Open kavinwang opened this issue 7 months ago • 4 comments

nodejs: v22.11.0 dayjs: 1.11.13

script: dayjs('2021-01-01').isoWeek(30).format('YYYY-MM-DD') returns '2020-07-24'

dayjs('2021-01-02').isoWeek(30).format('YYYY-MM-DD') returns '2020-07-25'

dayjs('2021-01-03').isoWeek(30).format('YYYY-MM-DD') returns '2020-07-26'

dayjs('2021-01-04').isoWeek(30).format('YYYY-MM-DD') '2021-07-26', start here, it seems ok.

Information

  • Day.js v22.11.0
  • [OS: [e.g. iOS]](nodejs: v22.11.0)

maybe i misunderstand the isoweek.

kavinwang avatar May 07 '25 04:05 kavinwang

Hey @kavinwang !

I'm not 100% sure I understand your issue, but to me, everything seems correct.

If you take a look at https://www.epochconverter.com/weeks/2021, the first ISO week of 2021 began on January 4th 2021. Therefore, any dates before then would then should reference week 30 of 2020 (which started on July 20th 2020).

As for the dates incrementing, this is due to dayjs choosing the offset to use based on the day of the week, and not the date itself when using isoWeek.

January 1st 2021 was a Friday, and the Friday in week 30 of 2020 was July 24th 2020. January 2nd was Saturday in 2021, and Saturday in week 30 of 2020 was July 25th 2020 (etc.).

If you need to ensure you always return the start of an ISO Week, it is advised to therefore always use a Monday.

Hope that helps :)

abiciao avatar May 09 '25 10:05 abiciao

It seems to me that isoWeek mixes up utc dates and local dates 🤔

> dayjs(new Date('2025-10-05T20:00:00Z')).isoWeek()
40
> dayjs(new Date('2025-10-05T21:00:00Z')).isoWeek()
41
> new Date()
2025-06-05T06:59:32.740Z
> new Date().toString()
'Thu Jun 05 2025 10:00:00 GMT+0300 (Eastern European Summer Time)'
>

As you can see from example, I'm in GMT+3, so end of the week at 21:00 correlates with midnight for me locally. But with isoWeek I'd assume I get isoWeek for the time zone my date is in, not my local time zone.

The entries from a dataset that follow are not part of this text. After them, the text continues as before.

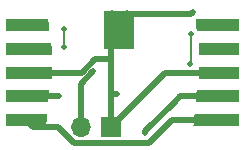
<source format=gbr>
%TF.GenerationSoftware,KiCad,Pcbnew,8.0.7*%
%TF.CreationDate,2025-01-17T17:05:41+01:00*%
%TF.ProjectId,board,626f6172-642e-46b6-9963-61645f706362,rev?*%
%TF.SameCoordinates,Original*%
%TF.FileFunction,Copper,L2,Bot*%
%TF.FilePolarity,Positive*%
%FSLAX46Y46*%
G04 Gerber Fmt 4.6, Leading zero omitted, Abs format (unit mm)*
G04 Created by KiCad (PCBNEW 8.0.7) date 2025-01-17 17:05:41*
%MOMM*%
%LPD*%
G01*
G04 APERTURE LIST*
G04 Aperture macros list*
%AMFreePoly0*
4,1,5,0.500000,-1.800000,-0.500000,-1.800000,-0.500000,1.800000,0.500000,1.900000,0.500000,-1.800000,0.500000,-1.800000,$1*%
%AMFreePoly1*
4,1,5,0.500000,-1.500000,-0.500000,-1.500000,-0.500000,2.300000,0.500000,2.400000,0.500000,-1.500000,0.500000,-1.500000,$1*%
%AMFreePoly2*
4,1,5,0.500000,1.800000,0.500000,-1.800000,-0.500000,-1.800000,-0.500000,1.900000,0.500000,1.800000,0.500000,1.800000,$1*%
%AMFreePoly3*
4,1,5,0.500000,1.700000,0.500000,-1.700000,-0.500000,-1.700000,-0.500000,1.800000,0.500000,1.700000,0.500000,1.700000,$1*%
%AMFreePoly4*
4,1,5,0.500000,1.900000,0.500000,-1.900000,-0.500000,-1.900000,-0.500000,2.000000,0.500000,1.900000,0.500000,1.900000,$1*%
G04 Aperture macros list end*
%TA.AperFunction,ComponentPad*%
%ADD10R,1.700000X1.700000*%
%TD*%
%TA.AperFunction,ComponentPad*%
%ADD11O,1.700000X1.700000*%
%TD*%
%TA.AperFunction,ComponentPad*%
%ADD12C,0.630000*%
%TD*%
%TA.AperFunction,SMDPad,CuDef*%
%ADD13R,2.600000X3.300000*%
%TD*%
%TA.AperFunction,SMDPad,CuDef*%
%ADD14FreePoly0,270.000000*%
%TD*%
%TA.AperFunction,SMDPad,CuDef*%
%ADD15FreePoly1,270.000000*%
%TD*%
%TA.AperFunction,SMDPad,CuDef*%
%ADD16R,4.000000X1.000000*%
%TD*%
%TA.AperFunction,SMDPad,CuDef*%
%ADD17FreePoly2,270.000000*%
%TD*%
%TA.AperFunction,SMDPad,CuDef*%
%ADD18FreePoly3,270.000000*%
%TD*%
%TA.AperFunction,SMDPad,CuDef*%
%ADD19FreePoly0,90.000000*%
%TD*%
%TA.AperFunction,SMDPad,CuDef*%
%ADD20R,3.500000X1.000000*%
%TD*%
%TA.AperFunction,SMDPad,CuDef*%
%ADD21FreePoly2,90.000000*%
%TD*%
%TA.AperFunction,SMDPad,CuDef*%
%ADD22FreePoly4,90.000000*%
%TD*%
%TA.AperFunction,ViaPad*%
%ADD23C,0.500000*%
%TD*%
%TA.AperFunction,Conductor*%
%ADD24C,0.500000*%
%TD*%
%TA.AperFunction,Conductor*%
%ADD25C,0.200000*%
%TD*%
G04 APERTURE END LIST*
D10*
%TO.P,J3,1,Pin_1*%
%TO.N,GND*%
X149500000Y-101100000D03*
D11*
%TO.P,J3,2,Pin_2*%
%TO.N,/mc/V+*%
X146960000Y-101100000D03*
%TD*%
D12*
%TO.P,U1,9,GND*%
%TO.N,GND*%
X149550000Y-91580000D03*
X149550000Y-92880000D03*
X149550000Y-94180000D03*
D13*
X150200000Y-92880000D03*
D12*
X150850000Y-91580000D03*
X150850000Y-92880000D03*
X150850000Y-94180000D03*
%TD*%
D14*
%TO.P,J2,6,GPIO4*%
%TO.N,unconnected-(J2-GPIO4-Pad6)*%
X142400000Y-92500000D03*
D15*
%TO.P,J2,7,GPIO5*%
%TO.N,unconnected-(J2-GPIO5-Pad7)*%
X142100000Y-94500000D03*
D16*
%TO.P,J2,8,GND*%
%TO.N,GND*%
X142600000Y-96500000D03*
D17*
%TO.P,J2,9,3.3V*%
%TO.N,/mc/VREF*%
X142400000Y-98500000D03*
D18*
%TO.P,J2,10,5V*%
%TO.N,Net-(J1-5V)*%
X142300000Y-100500000D03*
%TD*%
D19*
%TO.P,J1,6,GPIO4*%
%TO.N,unconnected-(J1-GPIO4-Pad6)*%
X158600000Y-92500000D03*
D20*
%TO.P,J1,7,GPIO5*%
%TO.N,unconnected-(J1-GPIO5-Pad7)*%
X158650000Y-94500000D03*
%TO.P,J1,8,GND*%
%TO.N,GND*%
X158650000Y-96500000D03*
D21*
%TO.P,J1,9,3.3V*%
%TO.N,/mc/VREF*%
X158600000Y-98500000D03*
D22*
%TO.P,J1,10,5V*%
%TO.N,Net-(J1-5V)*%
X158500000Y-100500000D03*
%TD*%
D23*
%TO.N,/mc/VREF*%
X152400000Y-101650000D03*
X145100000Y-98450000D03*
%TO.N,/mc/OUT2*%
X156250000Y-93250000D03*
X156200000Y-95800000D03*
%TO.N,GND*%
X156425000Y-91375000D03*
X150000000Y-98350000D03*
%TO.N,/mc/V+*%
X148000000Y-96400000D03*
%TO.N,/mc/IN2*%
X145500000Y-92850000D03*
X145500000Y-94300000D03*
%TD*%
D24*
%TO.N,GND*%
X148123288Y-95390000D02*
X149500000Y-95390000D01*
X147013288Y-96500000D02*
X148123288Y-95390000D01*
X142600000Y-96500000D02*
X147013288Y-96500000D01*
X149500000Y-95390000D02*
X149500000Y-94230000D01*
X149500000Y-98400000D02*
X149500000Y-95390000D01*
X154100000Y-96500000D02*
X149500000Y-101100000D01*
X158650000Y-96500000D02*
X154100000Y-96500000D01*
X156250000Y-91550000D02*
X156425000Y-91375000D01*
X150880000Y-91550000D02*
X156250000Y-91550000D01*
X149500000Y-94230000D02*
X149550000Y-94180000D01*
X150850000Y-91580000D02*
X150880000Y-91550000D01*
%TO.N,/mc/VREF*%
X142450000Y-98450000D02*
X142400000Y-98500000D01*
X145100000Y-98450000D02*
X142450000Y-98450000D01*
X154900000Y-98950000D02*
X152400000Y-101450000D01*
X155350000Y-98500000D02*
X154900000Y-98950000D01*
X158600000Y-98500000D02*
X155350000Y-98500000D01*
X152400000Y-101450000D02*
X152400000Y-101650000D01*
%TO.N,Net-(J1-5V)*%
X145000000Y-101100000D02*
X146400000Y-102500000D01*
X142900000Y-101100000D02*
X145000000Y-101100000D01*
X152700000Y-102500000D02*
X154700000Y-100500000D01*
X154700000Y-100500000D02*
X158500000Y-100500000D01*
X142300000Y-100500000D02*
X142900000Y-101100000D01*
X146400000Y-102500000D02*
X152700000Y-102500000D01*
D25*
%TO.N,/mc/OUT2*%
X156250000Y-95750000D02*
X156200000Y-95800000D01*
X156250000Y-93250000D02*
X156250000Y-95750000D01*
D24*
%TO.N,GND*%
X149550000Y-98350000D02*
X149500000Y-98400000D01*
X149500000Y-101100000D02*
X149500000Y-98400000D01*
X150000000Y-98350000D02*
X149550000Y-98350000D01*
%TO.N,/mc/V+*%
X146960000Y-97440000D02*
X148000000Y-96400000D01*
X146960000Y-101100000D02*
X146960000Y-97440000D01*
D25*
%TO.N,/mc/IN2*%
X145500000Y-94300000D02*
X145500000Y-92850000D01*
%TD*%
M02*

</source>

kblcuk avatar Jun 05 '25 07:06 kblcuk

Hey @kblcuk !

JavaScript Date objects internally represent time as a UTC timestamp — a single point on the timeline. They don’t store any timezone information. When you create a date like:

new Date('2025-10-05T20:00:00Z') that’s an absolute moment in UTC, no questions asked. Date.toString converts for you, but dayjs doesn't unless you tell it to explicitly. To force a conversion with isoWeek in particular, you'd need to use the utc or timezone plugin.

Sucks, but that's just dates in JS :/

abiciao avatar Jun 05 '25 07:06 abiciao

Ah, right, I wasn't aware that there is explicit dayjs.utc (somewhat akin to moment, should've known 😅);

So these work as expected:

> dayjs.utc(new Date('2025-10-05T21:00:00Z')).isoWeek()
40
> dayjs.utc(new Date('2025-10-05T20:00:00Z')).isoWeek()
40
> dayjs.utc(new Date('2025-10-05T23:59:59Z')).isoWeek()
40

Thanks, @abiciao; I very much suspect that OPs issue also comes from this.